Gay Book Ban Goal of State Lawmaker
The
Birmingham News, December 1, 2004
By Kim Chandler, News staff writer
MONTGOMERY—An Alabama lawmaker
who sought to ban gay marriages now wants to ban novels with gay characters
from public libraries, including university libraries.
A bill by Rep. Gerald Allen, R-Cottondale, would prohibit
the use of public funds for “the purchase of textbooks or library materials
that recognize or promote homosexuality as an acceptable lifestyle.” Allen
said he filed the bill to protect children from the “homosexual agenda.”
“Our culture, how we know it today, is under attack
from every angle,” Allen said in a press conference Tuesday.
Allen said that if his bill passes, novels with gay
protagonists and college textbooks that suggest homosexuality is natural would
have to be removed from library shelves and destroyed.
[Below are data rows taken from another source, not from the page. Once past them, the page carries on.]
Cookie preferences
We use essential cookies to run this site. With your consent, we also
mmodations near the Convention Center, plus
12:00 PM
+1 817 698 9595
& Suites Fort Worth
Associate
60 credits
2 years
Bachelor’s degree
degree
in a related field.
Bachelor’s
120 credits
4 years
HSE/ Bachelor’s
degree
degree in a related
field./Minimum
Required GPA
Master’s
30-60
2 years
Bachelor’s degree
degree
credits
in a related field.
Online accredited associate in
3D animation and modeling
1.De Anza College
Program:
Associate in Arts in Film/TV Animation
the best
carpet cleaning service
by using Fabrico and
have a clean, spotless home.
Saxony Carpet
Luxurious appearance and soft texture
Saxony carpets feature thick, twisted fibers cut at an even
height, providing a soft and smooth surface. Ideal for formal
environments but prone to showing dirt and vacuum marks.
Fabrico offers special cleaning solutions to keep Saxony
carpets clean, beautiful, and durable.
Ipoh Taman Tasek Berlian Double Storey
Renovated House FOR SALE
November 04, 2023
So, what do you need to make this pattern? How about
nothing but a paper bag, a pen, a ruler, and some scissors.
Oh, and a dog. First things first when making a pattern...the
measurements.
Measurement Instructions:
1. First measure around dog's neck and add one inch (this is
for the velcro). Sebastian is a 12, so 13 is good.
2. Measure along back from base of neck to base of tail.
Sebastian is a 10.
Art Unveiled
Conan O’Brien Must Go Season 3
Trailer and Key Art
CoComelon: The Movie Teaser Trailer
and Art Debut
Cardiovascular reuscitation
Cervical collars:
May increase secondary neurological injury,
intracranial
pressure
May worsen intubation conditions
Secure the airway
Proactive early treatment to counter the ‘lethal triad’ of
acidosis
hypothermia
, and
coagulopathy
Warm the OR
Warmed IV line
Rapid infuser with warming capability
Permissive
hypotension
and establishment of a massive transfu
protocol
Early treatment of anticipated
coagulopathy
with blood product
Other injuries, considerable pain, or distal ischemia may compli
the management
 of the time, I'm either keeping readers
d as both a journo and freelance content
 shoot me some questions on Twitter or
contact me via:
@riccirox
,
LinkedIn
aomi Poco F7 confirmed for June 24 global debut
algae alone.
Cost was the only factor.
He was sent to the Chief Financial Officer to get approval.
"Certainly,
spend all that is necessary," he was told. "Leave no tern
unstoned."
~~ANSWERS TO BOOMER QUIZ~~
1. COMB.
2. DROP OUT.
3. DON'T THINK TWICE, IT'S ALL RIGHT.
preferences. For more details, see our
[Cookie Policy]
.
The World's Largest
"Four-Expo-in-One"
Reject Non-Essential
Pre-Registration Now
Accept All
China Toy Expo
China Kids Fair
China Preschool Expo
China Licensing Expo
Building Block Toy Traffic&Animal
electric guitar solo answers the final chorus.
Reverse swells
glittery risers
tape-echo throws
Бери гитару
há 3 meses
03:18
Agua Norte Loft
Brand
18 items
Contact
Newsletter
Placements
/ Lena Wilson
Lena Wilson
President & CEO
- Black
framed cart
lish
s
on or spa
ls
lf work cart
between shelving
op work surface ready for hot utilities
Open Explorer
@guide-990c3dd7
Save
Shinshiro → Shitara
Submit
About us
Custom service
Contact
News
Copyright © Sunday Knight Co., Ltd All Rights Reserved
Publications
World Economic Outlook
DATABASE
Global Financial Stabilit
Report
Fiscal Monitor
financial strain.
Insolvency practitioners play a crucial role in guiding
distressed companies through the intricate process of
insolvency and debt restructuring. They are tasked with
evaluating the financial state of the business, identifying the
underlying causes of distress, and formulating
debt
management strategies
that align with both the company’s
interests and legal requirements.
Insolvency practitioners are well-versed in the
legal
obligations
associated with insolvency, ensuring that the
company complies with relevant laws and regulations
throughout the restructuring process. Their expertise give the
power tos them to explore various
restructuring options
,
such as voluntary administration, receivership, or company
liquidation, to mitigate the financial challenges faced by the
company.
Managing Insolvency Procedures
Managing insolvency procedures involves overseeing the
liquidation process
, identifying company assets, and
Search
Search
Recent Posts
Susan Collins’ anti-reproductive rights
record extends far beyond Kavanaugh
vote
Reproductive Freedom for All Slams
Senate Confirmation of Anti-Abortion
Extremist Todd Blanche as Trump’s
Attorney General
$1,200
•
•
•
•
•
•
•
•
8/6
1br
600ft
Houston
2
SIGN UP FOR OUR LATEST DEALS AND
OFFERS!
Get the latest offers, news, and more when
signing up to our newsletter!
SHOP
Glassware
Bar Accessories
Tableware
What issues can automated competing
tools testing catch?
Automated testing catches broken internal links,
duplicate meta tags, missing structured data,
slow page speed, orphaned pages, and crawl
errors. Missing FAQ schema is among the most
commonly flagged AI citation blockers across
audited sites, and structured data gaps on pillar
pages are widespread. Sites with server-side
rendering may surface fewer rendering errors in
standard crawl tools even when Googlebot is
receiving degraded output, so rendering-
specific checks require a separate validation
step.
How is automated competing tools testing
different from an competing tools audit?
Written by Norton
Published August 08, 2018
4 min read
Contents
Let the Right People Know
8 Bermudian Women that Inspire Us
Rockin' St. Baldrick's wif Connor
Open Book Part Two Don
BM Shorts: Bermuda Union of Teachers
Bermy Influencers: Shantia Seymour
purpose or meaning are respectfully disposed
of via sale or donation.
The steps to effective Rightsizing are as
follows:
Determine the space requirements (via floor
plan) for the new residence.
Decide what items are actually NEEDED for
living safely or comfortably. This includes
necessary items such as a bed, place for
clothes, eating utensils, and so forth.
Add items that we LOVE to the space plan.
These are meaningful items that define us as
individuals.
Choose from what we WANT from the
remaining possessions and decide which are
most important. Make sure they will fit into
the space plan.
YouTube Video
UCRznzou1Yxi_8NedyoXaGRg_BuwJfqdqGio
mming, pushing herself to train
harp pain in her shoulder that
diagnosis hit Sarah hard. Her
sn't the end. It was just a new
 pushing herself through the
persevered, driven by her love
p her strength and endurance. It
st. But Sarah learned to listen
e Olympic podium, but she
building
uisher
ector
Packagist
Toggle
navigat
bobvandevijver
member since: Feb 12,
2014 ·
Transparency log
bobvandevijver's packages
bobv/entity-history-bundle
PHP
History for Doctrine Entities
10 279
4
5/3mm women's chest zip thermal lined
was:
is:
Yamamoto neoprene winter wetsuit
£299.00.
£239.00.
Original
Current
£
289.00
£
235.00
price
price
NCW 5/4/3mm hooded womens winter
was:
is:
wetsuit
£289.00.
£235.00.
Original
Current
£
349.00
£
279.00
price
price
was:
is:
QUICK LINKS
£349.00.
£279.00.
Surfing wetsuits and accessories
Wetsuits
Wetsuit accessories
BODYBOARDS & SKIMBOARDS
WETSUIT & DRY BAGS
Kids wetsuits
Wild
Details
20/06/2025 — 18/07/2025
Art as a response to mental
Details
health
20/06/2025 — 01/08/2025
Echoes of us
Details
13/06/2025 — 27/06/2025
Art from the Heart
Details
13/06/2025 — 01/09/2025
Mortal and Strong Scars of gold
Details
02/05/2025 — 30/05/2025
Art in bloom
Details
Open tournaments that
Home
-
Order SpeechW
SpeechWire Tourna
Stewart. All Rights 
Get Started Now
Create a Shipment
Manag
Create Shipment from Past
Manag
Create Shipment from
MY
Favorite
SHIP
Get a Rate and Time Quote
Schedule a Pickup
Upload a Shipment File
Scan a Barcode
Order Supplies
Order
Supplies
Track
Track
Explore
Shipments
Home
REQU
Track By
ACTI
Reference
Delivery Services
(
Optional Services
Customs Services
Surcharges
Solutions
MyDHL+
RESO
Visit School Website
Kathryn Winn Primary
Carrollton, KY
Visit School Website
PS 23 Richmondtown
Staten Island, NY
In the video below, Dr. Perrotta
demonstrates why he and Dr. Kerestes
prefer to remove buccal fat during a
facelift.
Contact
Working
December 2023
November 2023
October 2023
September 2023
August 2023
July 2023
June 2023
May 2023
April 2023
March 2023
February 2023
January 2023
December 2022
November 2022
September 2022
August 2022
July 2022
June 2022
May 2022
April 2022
“I guess we dig a big hole and dump them in and bury
them,” he said.
A spokesman for the Montgomery-based Southern Poverty Law
Center called the bill censorship.
“It sounds like Nazi book burning to me,” said SPLC
spokesman Mark Potok.
Allen pre-filed his bill in advance of the 2005
legislative session, which begins Feb. 1.
If the bill became law, public school textbooks could not
present homosexuality as a genetic trait and public libraries couldn’t offer
books with gay or bisexual characters.
When asked about Tennessee Williams’ southern classic
“Cat On A Hot Tin Roof,” Allen said the play probably couldn’t be
performed by university theater groups.
Allen said no state funds should be used to pay for
materials that foster homosexuality. He said that would include nonfiction
books that suggest homosexuality is acceptable and fiction novels with gay
characters. While that would ban books like “Heather has Two Mommies,” it
could also include classic and popular novels with gay characters such as
“The Color Purple,” “The Picture of Dorian Gray” and “Brideshead
Revisted.”
The bill also would ban materials that recognize or
promote a lifestyle or actions prohibited by the sodomy and sexual misconduct
laws of Alabama. Allen said that meant books with heterosexual couples
committing those acts likely would be banned, too.
His bill also would prohibit a teacher from handing out
materials or bringing in a classroom speaker who suggested homosexuality was
OK, he said.
Allen has sponsored legislation to make a gay marriage
ban part of the Alabama Constitution, but it was not approved by the
Legislature.
Ken Baker, a board member of Equality Alabama, a gay
rights organization, said Allen was “attempting to become the George Wallace
of homosexuality.”
Aside from the moral debates, the bill could be
problematic for library collections, said Jaunita Owes, director of the
Montgomery City-County Library, which is a few blocks from the Alabama
Capitol.
“Half the books in the library could end up being
banned. It’s all based on how one interprets the material,” Owes said.